# Web-Scraping Project

### Preparing for Web-Scraping on the World Bank.

https://openknowledge.worldbank.org/discover

In [1]:
# Import Dependencies

# !pip install BeautifulSoup4 as bs4
# !pip install pandas
# !pip install splinter

from splinter import Browser
from bs4 import BeautifulSoup
import requests
import pandas as pd


# Windows Users

In [2]:
# I want to check my work
executable_path = {'executable_path': './chromedriver.exe'}
browser = Browser('chrome', **executable_path, headless=False)

In [3]:
# Using googlechrom drive open test explorer
url = 'https://openknowledge.worldbank.org/discover'
browser.visit(url)

In [4]:
# Retrieve page from the request module
response = requests.get(url)

In [5]:
# Create BeautifulSoup Object; parse with 'html.parser'
soup = BeautifulSoup(response.text, 'html.parser')

In [6]:
# Print the main page html, inspect elements
print(soup.prettify())

Instruction A: In the web-scraping notebook, which parser is passed to BeautifulSoup?
Instruction B: Duplicate the part of the web-scraping notebook that starts at "# Windows Users" and ends at "Browser('chrome', **executable_path, headless=False)".

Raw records
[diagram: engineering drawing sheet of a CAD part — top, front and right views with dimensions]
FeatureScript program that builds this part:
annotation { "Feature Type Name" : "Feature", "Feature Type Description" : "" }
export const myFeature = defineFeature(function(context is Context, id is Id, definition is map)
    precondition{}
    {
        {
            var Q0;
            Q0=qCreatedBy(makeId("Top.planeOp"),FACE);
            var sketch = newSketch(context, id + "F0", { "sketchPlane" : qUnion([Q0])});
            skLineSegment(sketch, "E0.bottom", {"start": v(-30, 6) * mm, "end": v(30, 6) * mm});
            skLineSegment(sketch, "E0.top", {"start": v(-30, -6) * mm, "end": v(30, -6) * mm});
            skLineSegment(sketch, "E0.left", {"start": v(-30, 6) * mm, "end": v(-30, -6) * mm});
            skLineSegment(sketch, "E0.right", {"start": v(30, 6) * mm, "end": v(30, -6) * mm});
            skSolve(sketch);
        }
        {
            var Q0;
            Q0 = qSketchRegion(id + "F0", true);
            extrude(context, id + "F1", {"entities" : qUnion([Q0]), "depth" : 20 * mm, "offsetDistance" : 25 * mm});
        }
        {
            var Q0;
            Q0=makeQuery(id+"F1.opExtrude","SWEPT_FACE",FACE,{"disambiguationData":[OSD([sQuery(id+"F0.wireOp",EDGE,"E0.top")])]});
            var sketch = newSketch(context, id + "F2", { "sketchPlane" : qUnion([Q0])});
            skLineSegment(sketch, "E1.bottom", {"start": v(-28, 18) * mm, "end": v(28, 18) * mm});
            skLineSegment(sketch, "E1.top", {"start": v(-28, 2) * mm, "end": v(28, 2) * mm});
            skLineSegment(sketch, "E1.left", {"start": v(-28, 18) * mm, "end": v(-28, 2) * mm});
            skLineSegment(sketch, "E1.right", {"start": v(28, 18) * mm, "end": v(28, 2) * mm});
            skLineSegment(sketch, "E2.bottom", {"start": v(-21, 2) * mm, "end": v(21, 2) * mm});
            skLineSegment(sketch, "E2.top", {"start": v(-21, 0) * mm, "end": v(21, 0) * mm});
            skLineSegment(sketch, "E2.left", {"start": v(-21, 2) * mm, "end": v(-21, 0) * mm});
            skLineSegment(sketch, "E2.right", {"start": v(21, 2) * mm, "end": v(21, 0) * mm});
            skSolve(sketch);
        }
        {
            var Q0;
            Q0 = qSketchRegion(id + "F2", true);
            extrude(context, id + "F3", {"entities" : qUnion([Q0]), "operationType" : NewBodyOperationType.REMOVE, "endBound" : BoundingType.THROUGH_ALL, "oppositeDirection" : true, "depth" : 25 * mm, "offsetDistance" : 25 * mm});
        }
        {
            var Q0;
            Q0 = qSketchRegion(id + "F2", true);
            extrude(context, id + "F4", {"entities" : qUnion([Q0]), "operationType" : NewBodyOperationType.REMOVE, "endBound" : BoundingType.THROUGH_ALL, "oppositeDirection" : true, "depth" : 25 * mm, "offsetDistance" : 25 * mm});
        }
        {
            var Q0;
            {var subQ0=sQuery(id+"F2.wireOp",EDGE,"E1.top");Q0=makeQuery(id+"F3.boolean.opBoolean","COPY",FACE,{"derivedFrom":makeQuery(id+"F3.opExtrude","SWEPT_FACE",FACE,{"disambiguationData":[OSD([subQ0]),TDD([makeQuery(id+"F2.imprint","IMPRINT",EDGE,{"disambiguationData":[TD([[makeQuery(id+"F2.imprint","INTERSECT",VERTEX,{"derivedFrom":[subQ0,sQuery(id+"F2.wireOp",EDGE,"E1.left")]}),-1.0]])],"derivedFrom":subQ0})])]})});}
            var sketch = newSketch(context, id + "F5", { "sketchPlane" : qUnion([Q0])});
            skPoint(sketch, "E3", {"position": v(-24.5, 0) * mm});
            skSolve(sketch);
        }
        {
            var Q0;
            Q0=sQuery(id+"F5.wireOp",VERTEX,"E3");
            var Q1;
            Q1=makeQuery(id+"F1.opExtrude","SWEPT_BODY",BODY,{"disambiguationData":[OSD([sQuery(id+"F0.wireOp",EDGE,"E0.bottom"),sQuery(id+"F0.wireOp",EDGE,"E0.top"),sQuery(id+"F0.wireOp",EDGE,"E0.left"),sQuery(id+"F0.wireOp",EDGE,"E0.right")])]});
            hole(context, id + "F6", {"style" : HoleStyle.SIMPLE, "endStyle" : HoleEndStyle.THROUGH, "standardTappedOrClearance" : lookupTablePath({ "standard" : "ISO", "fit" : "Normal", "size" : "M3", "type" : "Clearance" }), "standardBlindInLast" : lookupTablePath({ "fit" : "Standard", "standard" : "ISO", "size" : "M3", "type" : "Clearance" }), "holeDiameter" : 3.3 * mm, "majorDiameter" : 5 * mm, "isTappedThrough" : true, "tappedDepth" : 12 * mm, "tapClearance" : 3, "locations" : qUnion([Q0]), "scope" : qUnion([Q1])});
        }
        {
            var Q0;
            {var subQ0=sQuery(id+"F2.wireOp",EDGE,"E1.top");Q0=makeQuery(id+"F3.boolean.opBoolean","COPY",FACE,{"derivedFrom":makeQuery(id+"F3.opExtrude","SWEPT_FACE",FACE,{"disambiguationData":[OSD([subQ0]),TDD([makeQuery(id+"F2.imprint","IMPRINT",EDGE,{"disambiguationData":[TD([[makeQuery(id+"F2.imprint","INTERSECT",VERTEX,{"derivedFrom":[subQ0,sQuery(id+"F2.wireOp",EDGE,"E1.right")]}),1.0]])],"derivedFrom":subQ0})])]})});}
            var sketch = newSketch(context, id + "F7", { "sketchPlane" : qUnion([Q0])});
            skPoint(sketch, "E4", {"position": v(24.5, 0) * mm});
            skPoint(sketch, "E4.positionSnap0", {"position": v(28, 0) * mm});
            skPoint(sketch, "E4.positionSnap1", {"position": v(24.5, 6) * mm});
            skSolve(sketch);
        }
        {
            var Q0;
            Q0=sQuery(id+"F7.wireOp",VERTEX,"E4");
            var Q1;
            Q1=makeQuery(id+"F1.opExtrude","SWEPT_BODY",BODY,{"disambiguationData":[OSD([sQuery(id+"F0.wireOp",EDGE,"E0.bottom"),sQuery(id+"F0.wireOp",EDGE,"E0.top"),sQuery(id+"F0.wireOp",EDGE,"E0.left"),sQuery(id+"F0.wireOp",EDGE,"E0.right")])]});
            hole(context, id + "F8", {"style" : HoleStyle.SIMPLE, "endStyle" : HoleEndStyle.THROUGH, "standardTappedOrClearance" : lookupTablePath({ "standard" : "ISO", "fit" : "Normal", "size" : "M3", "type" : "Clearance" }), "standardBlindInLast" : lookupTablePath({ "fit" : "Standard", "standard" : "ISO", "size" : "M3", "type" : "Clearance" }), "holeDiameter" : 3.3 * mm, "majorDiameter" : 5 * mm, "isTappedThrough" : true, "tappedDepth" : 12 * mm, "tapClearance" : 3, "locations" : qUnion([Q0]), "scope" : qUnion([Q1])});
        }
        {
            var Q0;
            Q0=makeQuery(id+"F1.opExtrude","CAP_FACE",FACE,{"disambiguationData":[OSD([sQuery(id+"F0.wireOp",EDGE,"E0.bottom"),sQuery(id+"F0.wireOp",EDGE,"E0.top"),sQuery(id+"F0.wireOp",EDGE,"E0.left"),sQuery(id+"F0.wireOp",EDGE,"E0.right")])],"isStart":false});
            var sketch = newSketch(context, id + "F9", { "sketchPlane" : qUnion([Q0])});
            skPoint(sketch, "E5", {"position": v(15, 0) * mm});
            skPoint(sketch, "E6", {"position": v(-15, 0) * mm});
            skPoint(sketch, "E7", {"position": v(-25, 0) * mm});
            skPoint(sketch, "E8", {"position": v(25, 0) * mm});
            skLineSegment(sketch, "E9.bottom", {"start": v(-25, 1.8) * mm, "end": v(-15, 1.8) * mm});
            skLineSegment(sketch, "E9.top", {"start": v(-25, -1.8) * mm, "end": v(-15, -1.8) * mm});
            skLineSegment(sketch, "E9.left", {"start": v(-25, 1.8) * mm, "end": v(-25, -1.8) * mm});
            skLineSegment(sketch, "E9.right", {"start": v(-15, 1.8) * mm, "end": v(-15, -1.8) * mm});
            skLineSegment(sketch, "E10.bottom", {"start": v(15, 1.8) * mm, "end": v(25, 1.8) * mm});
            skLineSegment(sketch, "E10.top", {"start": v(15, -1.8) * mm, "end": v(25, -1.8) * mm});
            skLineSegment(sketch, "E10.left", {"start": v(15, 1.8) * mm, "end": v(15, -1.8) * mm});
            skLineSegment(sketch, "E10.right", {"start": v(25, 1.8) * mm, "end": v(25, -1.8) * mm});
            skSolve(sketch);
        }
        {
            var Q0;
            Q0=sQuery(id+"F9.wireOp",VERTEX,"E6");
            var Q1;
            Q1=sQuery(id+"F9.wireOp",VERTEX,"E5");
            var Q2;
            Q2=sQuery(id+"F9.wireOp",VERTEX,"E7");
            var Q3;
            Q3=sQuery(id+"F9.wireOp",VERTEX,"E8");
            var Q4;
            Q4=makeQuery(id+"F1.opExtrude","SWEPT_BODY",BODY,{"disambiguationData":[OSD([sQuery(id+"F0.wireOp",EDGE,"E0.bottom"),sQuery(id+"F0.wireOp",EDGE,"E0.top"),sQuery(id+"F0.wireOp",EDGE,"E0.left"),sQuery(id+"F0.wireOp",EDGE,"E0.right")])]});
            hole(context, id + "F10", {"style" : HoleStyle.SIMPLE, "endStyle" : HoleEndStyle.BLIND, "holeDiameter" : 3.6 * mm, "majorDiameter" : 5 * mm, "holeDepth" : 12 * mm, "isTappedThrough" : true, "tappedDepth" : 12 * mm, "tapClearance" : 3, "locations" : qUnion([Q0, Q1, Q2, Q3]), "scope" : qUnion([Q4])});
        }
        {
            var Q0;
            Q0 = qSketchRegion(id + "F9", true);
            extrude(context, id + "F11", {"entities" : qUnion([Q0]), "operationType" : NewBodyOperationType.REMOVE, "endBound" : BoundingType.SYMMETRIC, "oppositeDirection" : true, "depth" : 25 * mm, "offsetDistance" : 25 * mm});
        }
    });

Right answer A: It uses 'html.parser'.

Right answer B:
# Windows Users

In [2]:
# I want to check my work
executable_path = {'executable_path': './chromedriver.exe'}
browser = Browser('chrome', **executable_path, headless=False)